The military has tried to impugn the credentials of the 43 as health professionals and workers. They accused the 62-year-old doctor, Alexis Montes, of being assigned by the NPA to assassinate a retired military general only to have to conveniently drop the reckless charge when they realized how incredulous it was. (The doctor testified in the CA hearing that the only time he held a gun was in military training in college decades ago.)

The low educational attainment of most of the 43 health workers was also peddled by the military as proof that they could not be bona fide health workers. This was disputed by Dr. Michael Tan, a medical anthropologist and World Health Organization (WHO) consultant, who wrote in his recent column (http://opinion.inquirer.net/inquireropinion/columns/view/20100216-253597/Barefoot-doctors) that the profile of a majority of the 43 fit that of volunteer community health workers (CHWs) in the tradition of China’s barefoot doctors and Latin America’s promoters de salud or health promoters.

Despite low levels of literacy and socio-economic disadvantages these CHWs have proven highly capable of serving the health needs of their communities. In fact, by the late seventies, their example was being held up by the WHO to be emulated and promoted the world over as part of the global strategy to achieve “health for all by the year 2000”.
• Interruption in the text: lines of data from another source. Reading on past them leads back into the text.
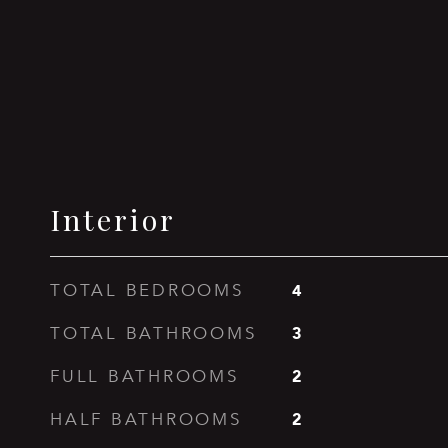
Interior
4
TOTAL BEDROOMS
3
TOTAL BATHROOMS
2
FULL BATHROOMS
2
HALF BATHROOMS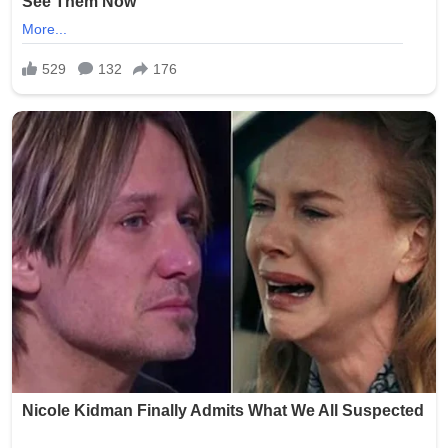
Smith was arrested and faced charges including
exploitation of a vulnerable adult and invasion of privacy.
She was booked into the Oklahoma County Jail following
the incident. Authorities launched a thorough
investigation to determine if additional photos were
taken, shared, or stored, with the possibility of further
charges depending on the findings.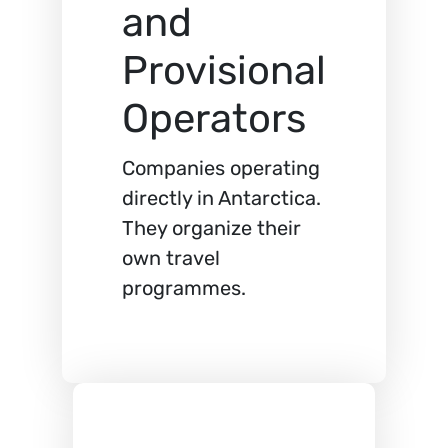
and
Provisional
Operators
Companies operating
directly in Antarctica.
They organize their
own travel
programmes.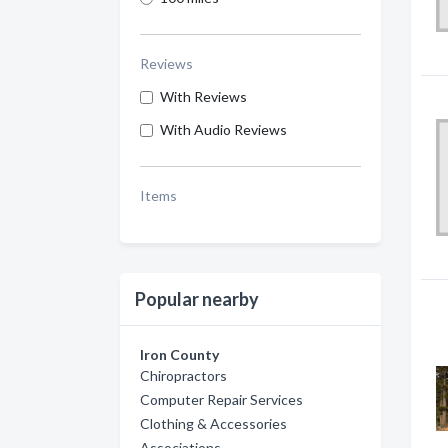
Reviews
With Reviews
With Audio Reviews
Items
Popular nearby
Iron County
Chiropractors
Computer Repair Services
Clothing & Accessories
Associations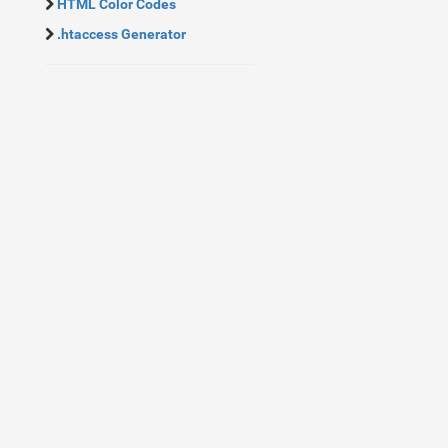
HTML Color Codes
.htaccess Generator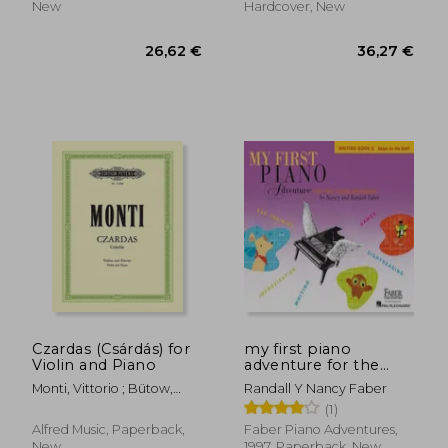
New
Hardcover, New
31,17 €
20,39
Czardas (Csárdás) for
my first piano
Violin and Piano
adventure for the
young
Monti, Vittorio ; Bütow,
Randall Y Nancy Faber
beginner,writing
Wolf
(1)
book c, skips on the
staff
Alfred Music, Paperback,
Faber Piano Adventures,
New
1997, Paperback, New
Thus the military’s story line has shifted from the tall tale that the Morong 43 are NPA combatants conducting a training on bomb-making, to the taller tale that they are “NPA medical officers” who belong to a “’super body” or what the military claims is the “NPA’s version of the Department of Health.” The military now acknowledges that the group was indeed undertaking a health training but one that was for the purpose of the communist-led guerilla army!
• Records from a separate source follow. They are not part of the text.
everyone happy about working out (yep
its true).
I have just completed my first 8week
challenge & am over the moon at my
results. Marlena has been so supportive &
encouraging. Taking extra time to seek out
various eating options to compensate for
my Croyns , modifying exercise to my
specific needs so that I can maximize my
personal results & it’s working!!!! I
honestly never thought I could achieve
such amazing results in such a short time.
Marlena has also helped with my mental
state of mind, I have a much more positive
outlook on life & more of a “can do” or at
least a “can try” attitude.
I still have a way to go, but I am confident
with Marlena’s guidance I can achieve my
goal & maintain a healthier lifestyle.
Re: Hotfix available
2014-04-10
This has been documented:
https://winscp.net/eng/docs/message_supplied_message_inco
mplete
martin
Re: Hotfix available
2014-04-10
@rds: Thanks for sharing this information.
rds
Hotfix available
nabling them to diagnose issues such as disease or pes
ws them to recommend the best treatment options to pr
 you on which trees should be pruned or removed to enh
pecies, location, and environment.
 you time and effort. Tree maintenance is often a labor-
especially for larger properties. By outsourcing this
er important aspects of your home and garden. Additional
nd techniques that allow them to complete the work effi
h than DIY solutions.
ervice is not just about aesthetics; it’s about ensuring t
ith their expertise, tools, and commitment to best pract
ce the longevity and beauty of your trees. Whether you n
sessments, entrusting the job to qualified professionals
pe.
Ironically, even granting that the 43 are "NPA medics", the AFP claim that this catch is the "biggest victory of the government in recent years" unwittingly reveals its lackluster performance and belies all previous grandiose claims such as dozens of guerrilla zones being dismantled and thousands of guerrilla fighters neutralized.

Now the AFP spokesperson avers that since cases have been filed in the Morong regional trial court against the 43 for illegal possession of firearms and explosives, these constitute “sufficient grounds for their continued detention” and “it would be up to them to prove their innocence in court.” Consistently, the military and the public prosecutors have taken the stance that the burden of proving their innocence lies with the 43 rather than the other way around; that is, their accusers, in a democracy, must prove the guilt of the accused.
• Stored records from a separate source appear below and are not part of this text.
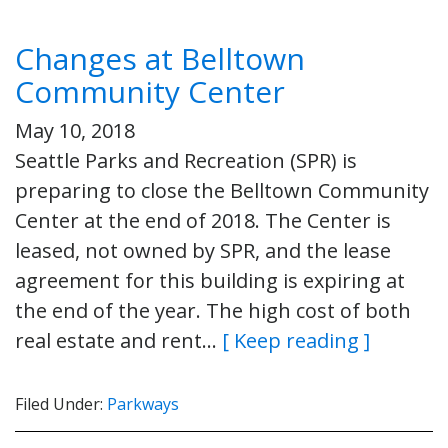
Changes at Belltown
Community Center
May 10, 2018
Seattle Parks and Recreation (SPR) is
preparing to close the Belltown Community
Center at the end of 2018. The Center is
leased, not owned by SPR, and the lease
agreement for this building is expiring at
the end of the year. The high cost of both
real estate and rent…
[ Keep reading ]
Filed Under:
Parkways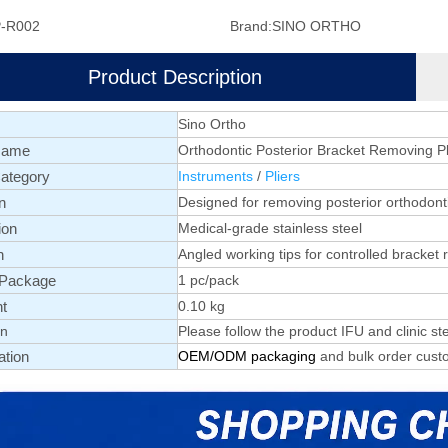
-R002
Brand:
SINO ORTHO
Product Description
Sino Ortho
Name
Orthodontic Posterior Bracket Removing Pl
ategory
Instruments
/
Pliers
n
Designed for removing posterior orthodont
ion
Medical-grade stainless steel
n
Angled working tips for controlled bracket
 Package
1 pc/pack
t
0.10 kg
on
Please follow the product IFU and clinic ste
ation
OEM/ODM packaging
and bulk order custo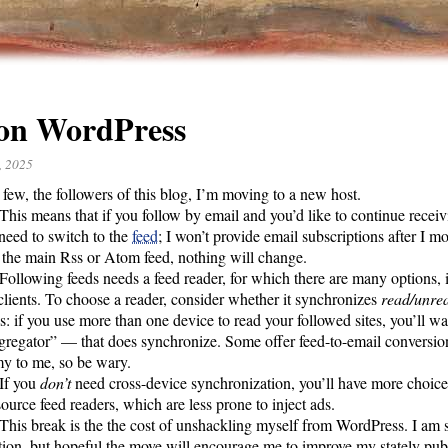
 on WordPress
, 2025
 few, the followers of this blog, I’m moving to a new host.
This means that if you follow by email and you’d like to continue recei
 need to switch to the
feed
; I won’t provide email subscriptions after I m
 the main Rss or Atom feed, nothing will change.
Following feeds needs a feed reader, for which there are many options,
clients. To choose a reader, consider whether it synchronizes
read/unre
s: if you use more than one device to read your followed sites, you’ll wa
gregator” –– that does synchronize. Some offer feed-to-email conversio
y to me, so be wary.
If you
don’t
need cross-device synchronization, you’ll have more choices
ource feed readers, which are less prone to inject ads.
This break is the the cost of unshackling myself from WordPress. I am s
tion, but hopeful the move will encourage me to improve my stately pub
What the military tries to gloss over is the fact that their entire operation was marked by illegality, including a spurious search warrant and planted evidence. Moreover, the detainees were never accorded legal counsel when they were charged before the fiscal and the case summarily filed before the RTC. Thus the cases filed cannot cure such gross violations of due process.

Under the Arroyo regime, it is clear that the Philippine military can do as it pleases with impunity, trampling on universally-recognized and constitutionally-guaranteed human rights. By the AFP's actions and words, and clearly with the backing of Malacanang thru Executive Secretary Ermita and Defense Sec. Gonzales, the military has been relentlessly undermining the supremacy of civilian rule. Malacanang is caught in a hypocritical cop-out, pretending to take a “hands off” posture now that public, including international outrage, is mounting.

No doubt, the military claim that the 43 are NPA medics will go the way of its other lies, and be proven untrue. One shudders to think what other lie -- or cop-out -- this government, thru the AFP, will come up with to justify its actions. Meanwhile the Morong 43 continue to suffer under this oppressive regime. #

1 Comments:

At Friday, 19 February, 2010 , Blogger LivingPlanet said...

blaming the military for actions they were ordered to do by their civilian superiors is fruitless. as you rightly showed in your feb. 11 article, it's the administration that must be questioned. the AFP is just the sword of the administration. you confuse the cause and therefore muddle the issue. it also contributes to undermining the armed forces as an institution, which has its own dynamics.